WORK ORDER. Drop every picture and give the entries back exactly.

──────── PROVIDED ENTRIES

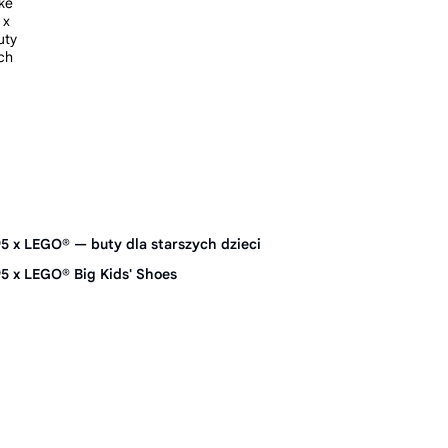
5 x LEGO® — buty dla starszych dzieci
5 x LEGO® Big Kids' Shoes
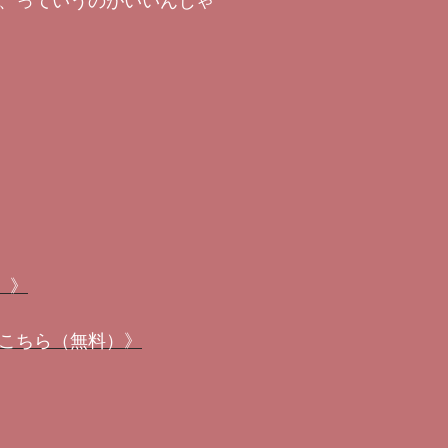
、っていうのがいいんじゃ
）》
こちら（無料）》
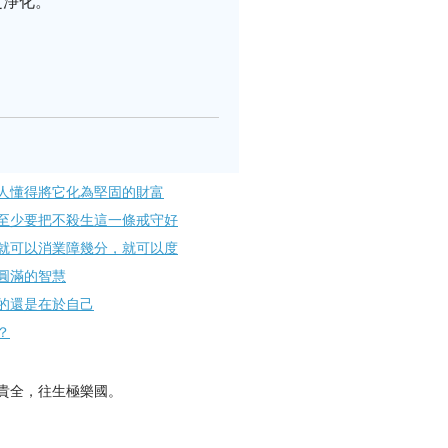
之淨化。
人懂得將它化為堅固的財富
至少要把不殺生這一條戒守好
就可以消業障幾分，就可以度
圓滿的智慧
的還是在於自己
？
貴全，往生極樂國。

────────────────

SOLUTION TO THIS PROBLEM.
5 x LEGO® — buty dla starszych dzieci
5 x LEGO® Big Kids' Shoes
、っていうのがいいんじゃ
）》
こちら（無料）》
之淨化。
人懂得將它化為堅固的財富
至少要把不殺生這一條戒守好
就可以消業障幾分，就可以度
圓滿的智慧
的還是在於自己
？
貴全，往生極樂國。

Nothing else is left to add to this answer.